As is evident from this schema, plants were admitted as living beings but of an inferior kind to animals and humans, as – at least for Plato – they were created for a purpose; to nurture humans. Plato states in the Timaeus that plants have no beliefs or reason, nor do they perceive or reflect on their experiences. Nevertheless, according to him, they do feel pleasure and pain, and have appetites.2

For Aristotle, what demarcated living from non-living things was that the latter had souls. He too believed that there is a hierarchy of living beings which comes about by the fact that different kinds of beings possess different souls. However, unlike Plato, his view was that plants are alive in that their purpose is to grow to perfection (which again they achieve by nutrition). Based on this, he called plants’ soul ‘nutritive’.

Specifying the necessary and sufficient conditions for something to be cast as alive is a tricky task

It is hard to argue that these ancient theories stand empirical scrutiny in light of what we know today. Our current biological understanding of plants and of the complexity of their behaviour very much opposes how Aristotle and Plato understood plants as passive, immovable beings. In fact, the way plants develop and respond to their environment has recently been taken as evidence of some form of intelligence.3 One study has even gone so far as arguing that trees communicate, remember, count and form social groups.4

Nevertheless, understanding life today has not become any easier. Specifying the necessary and sufficient conditions for something to be cast as alive is a tricky task. This is because seemingly sensible conditions for life can either exclude certain living beings, or include non-living ones. As contemporary philosopher Carlos Mariscal puts it, ‘Life is organized, but so are geological formations. Life processes energy, but so does fire. Life evolves using complex biochemistry, but so do prions. Life is self-sustaining, but parasites are not. Life is at thermodynamic disequilibrium, but so is much else’.

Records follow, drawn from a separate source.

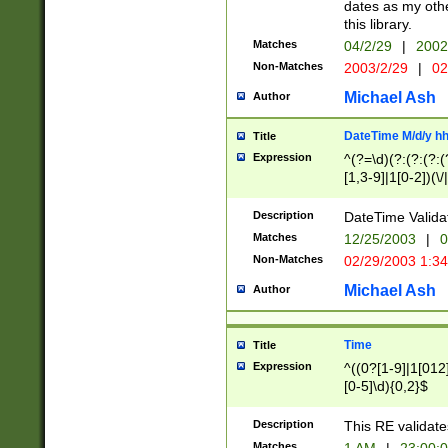
dates as my othe
this library.
Matches
04/2/29
|
2002
Non-Matches
2003/2/29
|
02
Michael Ash
Author
DateTime M/d/y h
Title
Expression
^(?=\d)(?:(?:(?:(
[1,3-9]|1[0-2])(\/
(?:0?2(\/|-|\.)29
[048]|[13579][26]
Description
DateTime Validat
(?:0?[1-9])|(?:1[0
Matches
12/25/2003
|
0
9]|[2-9]\d)?\d{2}
Non-Matches
02/29/2003 1:3
{0,2}(\ [AP]M))|(
Michael Ash
Author
Time
Title
Expression
^((0?[1-9]|1[012]
[0-5]\d){0,2}$
Description
This RE validate
Matches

We might have to admit certain arrangements of atoms and molecules as being alive

Perhaps then there is still value in thinking of the ancient accounts on plants and life. First, they teach us that neither intelligence, nor locomotion or even sense-perception are sufficient features for something to be alive. Growing for the fulfilment of some purpose seems to be what matters; a position that is reinforced by the study of evolution today. Of course, this is not particularly surprising given the immense impact of Darwin’s theory to science. In fact, evolution might be the feature that correctly distinguishes living from inanimate things – although evolutionary biology’s focus on how DNA sequences change suggests further issues. If indeed the capacity to evolve is what distinguishes living from non-living beings, then we might have to admit certain arrangements of atoms and molecules as being alive, much the same way as lions, roses and fish are.

A second important lesson we can draw from the ancients has to do with the prejudices we hold against other forms of life. The hierarchical view developed by Plato and Aristotle, though cast in archaic terms, reflects a persisting image of man as superior to other living beings. This has led to the acceptance of a moral framework which makes it permissible to not only use other beings for sustenance, but also to exploit those beings for purposes that go far beyond our bodily survival. Challenging, or at least realising the context in which we position ourselves relative to those beings can fundamentally reframe the ethical implications of how we relate to them, and change what we regard as permissible behaviour towards nature.

In conclusion, regardless of how we categorise life today, it is still uncontested that plants are living beings. And the sense in which something is alive can be very much informed by the abstract, creative and imaginative ideas of the ancients.